- Your instructions
Please repeat the records beneath this task exactly as they appear, but skip the images.

(Saved data entries)
---------------

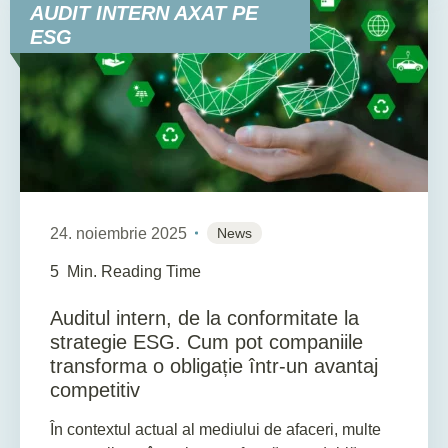
AUDIT INTERN AXAT PE
ESG
24. noiembrie 2025
News
5
Min. Reading Time
Auditul intern, de la conformitate la
strategie ESG. Cum pot companiile
transforma o obligație într-un avantaj
competitiv
În contextul actual al mediului de afaceri, multe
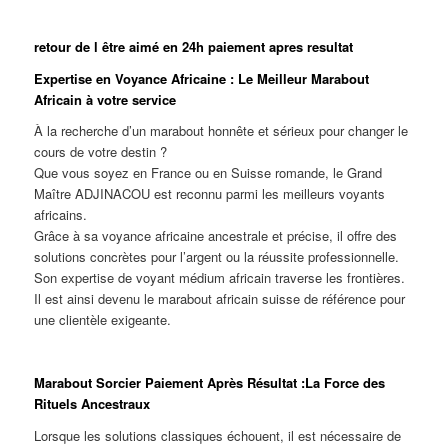
retour de l être aimé en 24h paiement apres resultat
Expertise en Voyance Africaine : Le Meilleur Marabout
Africain à votre service
À la recherche d’un marabout honnête et sérieux pour changer le
cours de votre destin ?
Que vous soyez en France ou en Suisse romande, le Grand
Maître ADJINACOU est reconnu parmi les meilleurs voyants
africains.
Grâce à sa voyance africaine ancestrale et précise, il offre des
solutions concrètes pour l’argent ou la réussite professionnelle.
Son expertise de voyant médium africain traverse les frontières.
Il est ainsi devenu le marabout africain suisse de référence pour
une clientèle exigeante.
Marabout Sorcier Paiement Après Résultat :La Force des
Rituels Ancestraux
Lorsque les solutions classiques échouent, il est nécessaire de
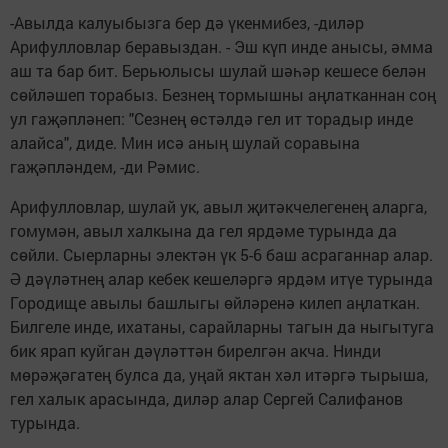
-Авылда калуыбызга бер дә үкенмибез, -диләр
Арифулловлар беравыздан. - Эш күп инде анысы, әмма
аш та бар бит. Берьюлысы шулай шәһәр кешесе белән
сөйләшеп торабыз. Безнең тормышны аңлатканнан соң
ул гаҗәпләнеп: "Сезнең өстәлдә гел ит торадыр инде
алайса", диде. Мин исә аның шулай соравына
гаҗәпләндем, -ди Рәмис.
Арифулловлар, шулай ук, авыл җитәкчелегенең аларга,
гомумән, авыл халкына да гел ярдәме турында да
сөйли. Сыерларны электән үк 5-6 баш асраганнар алар.
Ә дәүләтнең алар кебек кешеләргә ярдәм итүе турында
Городище авылы башлыгы өйләренә килеп аңлаткан.
Билгеле инде, ихатаны, сарайларны тагын да ныгытуга
бик ярап куйган дәүләттән бирелгән акча. Нинди
мөрәҗәгатең булса да, уңай яктан хәл итәргә тырыша,
гел халык арасында, диләр алар Сергей Салифанов
турында.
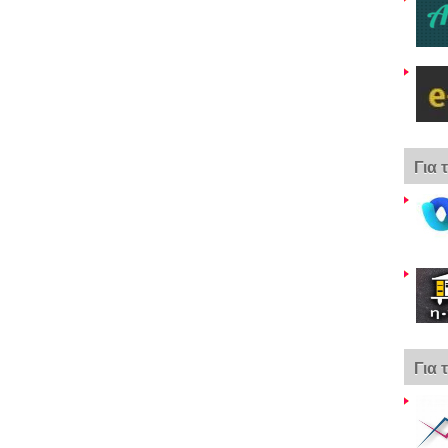
Για 
Για 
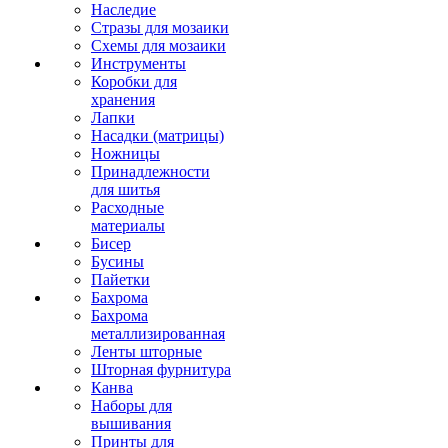
Наследие
Стразы для мозаики
Схемы для мозаики
Инструменты
Коробки для
хранения
Лапки
Насадки (матрицы)
Ножницы
Принадлежности
для шитья
Расходные
материалы
Бисер
Бусины
Пайетки
Бахрома
Бахрома
металлизированная
Ленты шторные
Шторная фурнитура
Канва
Наборы для
вышивания
Принты для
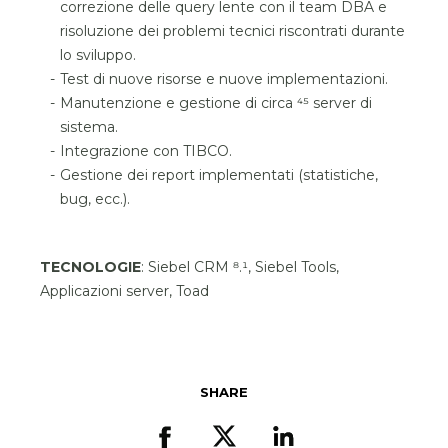
correzione delle query lente con il team DBA e
risoluzione dei problemi tecnici riscontrati durante
lo sviluppo.
Test di nuove risorse e nuove implementazioni.
Manutenzione e gestione di circa 45 server di
sistema.
Integrazione con TIBCO.
Gestione dei report implementati (statistiche,
bug, ecc.).
TECNOLOGIE
: Siebel CRM 8.1, Siebel Tools,
Applicazioni server, Toad
Questo sito web utilizza i
cookies
SHARE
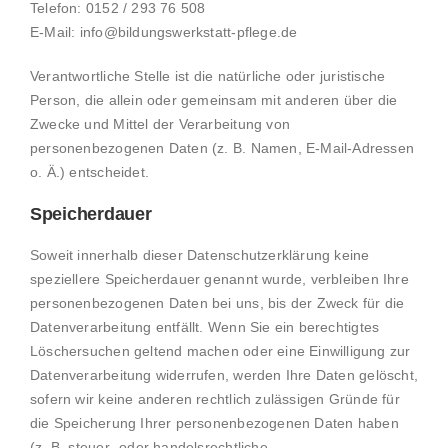
Telefon: 0152 / 293 76 508
E-Mail: info@bildungswerkstatt-pflege.de
Verantwortliche Stelle ist die natürliche oder juristische
Person, die allein oder gemeinsam mit anderen über die
Zwecke und Mittel der Verarbeitung von
personenbezogenen Daten (z. B. Namen, E-Mail-Adressen
o. Ä.) entscheidet.
Speicherdauer
Soweit innerhalb dieser Datenschutzerklärung keine
speziellere Speicherdauer genannt wurde, verbleiben Ihre
personenbezogenen Daten bei uns, bis der Zweck für die
Datenverarbeitung entfällt. Wenn Sie ein berechtigtes
Löschersuchen geltend machen oder eine Einwilligung zur
Datenverarbeitung widerrufen, werden Ihre Daten gelöscht,
sofern wir keine anderen rechtlich zulässigen Gründe für
die Speicherung Ihrer personenbezogenen Daten haben
(z. B. steuer- oder handelsrechtliche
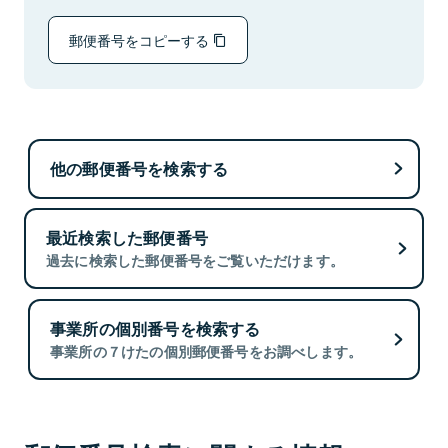
郵便番号をコピーする
他の郵便番号を検索する
最近検索した郵便番号
過去に検索した郵便番号をご覧いただけます。
事業所の個別番号を検索する
事業所の７けたの個別郵便番号をお調べします。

---------------

- Exercise solution
AUDIT INTERN AXAT PE
ESG
24. noiembrie 2025
News
5
Min. Reading Time
Auditul intern, de la conformitate la
strategie ESG. Cum pot companiile
transforma o obligație într-un avantaj
competitiv
În contextul actual al mediului de afaceri, multe
retour de l être aimé en 24h paiement apres resultat
Expertise en Voyance Africaine : Le Meilleur Marabout
Africain à votre service
À la recherche d’un marabout honnête et sérieux pour changer le
cours de votre destin ?
Que vous soyez en France ou en Suisse romande, le Grand
Maître ADJINACOU est reconnu parmi les meilleurs voyants
africains.
Grâce à sa voyance africaine ancestrale et précise, il offre des
solutions concrètes pour l’argent ou la réussite professionnelle.
Son expertise de voyant médium africain traverse les frontières.
Il est ainsi devenu le marabout africain suisse de référence pour
une clientèle exigeante.
Marabout Sorcier Paiement Après Résultat :La Force des
Rituels Ancestraux
Lorsque les solutions classiques échouent, il est nécessaire de
-Авылда калуыбызга бер дә үкенмибез, -диләр
Арифулловлар беравыздан. - Эш күп инде анысы, әмма
аш та бар бит. Берьюлысы шулай шәһәр кешесе белән
сөйләшеп торабыз. Безнең тормышны аңлатканнан соң
ул гаҗәпләнеп: "Сезнең өстәлдә гел ит торадыр инде
алайса", диде. Мин исә аның шулай соравына
гаҗәпләндем, -ди Рәмис.
Арифулловлар, шулай ук, авыл җитәкчелегенең аларга,
гомумән, авыл халкына да гел ярдәме турында да
сөйли. Сыерларны электән үк 5-6 баш асраганнар алар.
Ә дәүләтнең алар кебек кешеләргә ярдәм итүе турында
Городище авылы башлыгы өйләренә килеп аңлаткан.
Билгеле инде, ихатаны, сарайларны тагын да ныгытуга
бик ярап куйган дәүләттән бирелгән акча. Нинди
мөрәҗәгатең булса да, уңай яктан хәл итәргә тырыша,
гел халык арасында, диләр алар Сергей Салифанов
турында.
Για 
Για 
Наследие
Стразы для мозаики
Схемы для мозаики
Инструменты
Коробки для
хранения
Лапки
Насадки (матрицы)
Ножницы
Принадлежности
для шитья
Расходные
материалы
Бисер
Бусины
Пайетки
Бахрома
Бахрома
металлизированная
Ленты шторные
Шторная фурнитура
Канва
Наборы для
вышивания
Принты для
correzione delle query lente con il team DBA e
risoluzione dei problemi tecnici riscontrati durante
lo sviluppo.
Test di nuove risorse e nuove implementazioni.
Manutenzione e gestione di circa 45 server di
sistema.
Integrazione con TIBCO.
Gestione dei report implementati (statistiche,
bug, ecc.).
TECNOLOGIE
: Siebel CRM 8.1, Siebel Tools,
Applicazioni server, Toad
Questo sito web utilizza i
cookies
SHARE
Telefon: 0152 / 293 76 508
E-Mail: info@bildungswerkstatt-pflege.de
Verantwortliche Stelle ist die natürliche oder juristische
Person, die allein oder gemeinsam mit anderen über die
Zwecke und Mittel der Verarbeitung von
personenbezogenen Daten (z. B. Namen, E-Mail-Adressen
o. Ä.) entscheidet.
Speicherdauer
Soweit innerhalb dieser Datenschutzerklärung keine
speziellere Speicherdauer genannt wurde, verbleiben Ihre
personenbezogenen Daten bei uns, bis der Zweck für die
Datenverarbeitung entfällt. Wenn Sie ein berechtigtes
Löschersuchen geltend machen oder eine Einwilligung zur
Datenverarbeitung widerrufen, werden Ihre Daten gelöscht,
sofern wir keine anderen rechtlich zulässigen Gründe für
die Speicherung Ihrer personenbezogenen Daten haben
(z. B. steuer- oder handelsrechtliche
郵便番号をコピーする
他の郵便番号を検索する
最近検索した郵便番号
過去に検索した郵便番号をご覧いただけます。
事業所の個別番号を検索する
事業所の７けたの個別郵便番号をお調べします。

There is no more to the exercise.